Random walks have been used to capture topological features (i.e. patterns of edges) of graphs since DeepWalk. It is done to obtain the graph embeddings from the samples taken along the random walks. The embeddings are a set of multivariate function on each of the nodes, S = {**f**(1),…, **f**(i),…,**f**(N)}. The typical number of dimensions of an embedding is in the range of [100,1000].

We managed to **theoretically **derive a set of **1-dimensional** node embeddings that reflects the topological features of graphs, as opposed to the O(100) dimensional embeddings learned by machine learning algorithms. Under mild assumptions, the set of such 1-dimensional embeddings exists and is unique for each graph.

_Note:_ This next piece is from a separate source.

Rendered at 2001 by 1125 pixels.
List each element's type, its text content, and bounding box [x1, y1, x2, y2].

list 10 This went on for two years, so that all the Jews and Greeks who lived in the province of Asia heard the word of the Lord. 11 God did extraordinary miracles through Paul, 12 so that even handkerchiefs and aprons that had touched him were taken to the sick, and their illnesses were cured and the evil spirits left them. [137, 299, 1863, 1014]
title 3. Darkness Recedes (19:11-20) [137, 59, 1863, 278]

Based on this theoretically derived embedding, we propose a method to generate smaller topological equivalent graphs for machine learning models to train from, rather than feeding subgraphs sampled from random walks on a much larger graph as usually done in the literature. Our generated graphs are topologically similar, but is not necessarily a subgraph in the larger graph provided by the data.

We compared our approach against a state-of-the-art graph generation algorithm, GraphGAN, and observed that our approach requires 3 to 4 times shorter training time, while **significantly outperforming** GraphGAN and other state-of-the-art methods in predictive accuracy. The results indicates that the theoretical model captures the graph topology better than GraphGAN.

**Link Prediction**

The task of link prediction on a graph is as follows. Suppose that the dataset is a large graph, with distinct topologies, or patterns of edges, repeating throughout the graph. The task is to predict edges in any node pairs in the graph. To create training batches for topological data, a typical method is to generate subgraphs centered on a node. The set of all node pairs within each subgraph is used for training. This process is repeated for all nodes in the graph.

Because the generated node pairs in a batch does not contain topological information by themselves, the model must rely on the subgraph generation method to provide such information.

# Experiments

On sparse networks, our theoretical embedding takes on a closed form. We show below with this approximation that our approach outperforms GraphGAN on two real datasets.

To obtain our model, we simply replace all subgraph generation procedures in GraphGAN with our approach using the scalar embedding.

## Datasets

We tested on a private social network dataset and the astrophysics citation network. The social network dataset has about 134,000 nodes and 357,000 edges. The astrophysics citation network is much denser, it consists of 17,000 nodes and 355,00 edges. A visualization of our private dataset is shown below.

To form the training and validation data set, we hide 10% of the edges in the graph as positive samples and generate unlinked pairs as negative samples for the validation set. The remaining 90% of the edges is used for training.

## Results

The below figure shows the validation accuracy versus time spent for the experiment on the social network.

On the social network, our approach achieves the same validation accuracy as the GraphGAN model 3 to 4 times faster due to the fact that our subgraph generation method is fully vectorizable. We used the code provided by the authors for GraphGAN.

Below is a table recording the link prediction results with state-of-the-art algorithms on the astrophysics citation network. Not only our approach is much faster than GraphGAN, we outperform all state-of-the-art results shown by a significant margin.

# Conclusion

We developed a method to generate graphs that are topologically equivalent to subgraphs in a much larger network. Using the generated graphs as training data in lieu of the given network, we showed that models using this approach can outperform state-of-the-art algorithms in both speed and predictive power.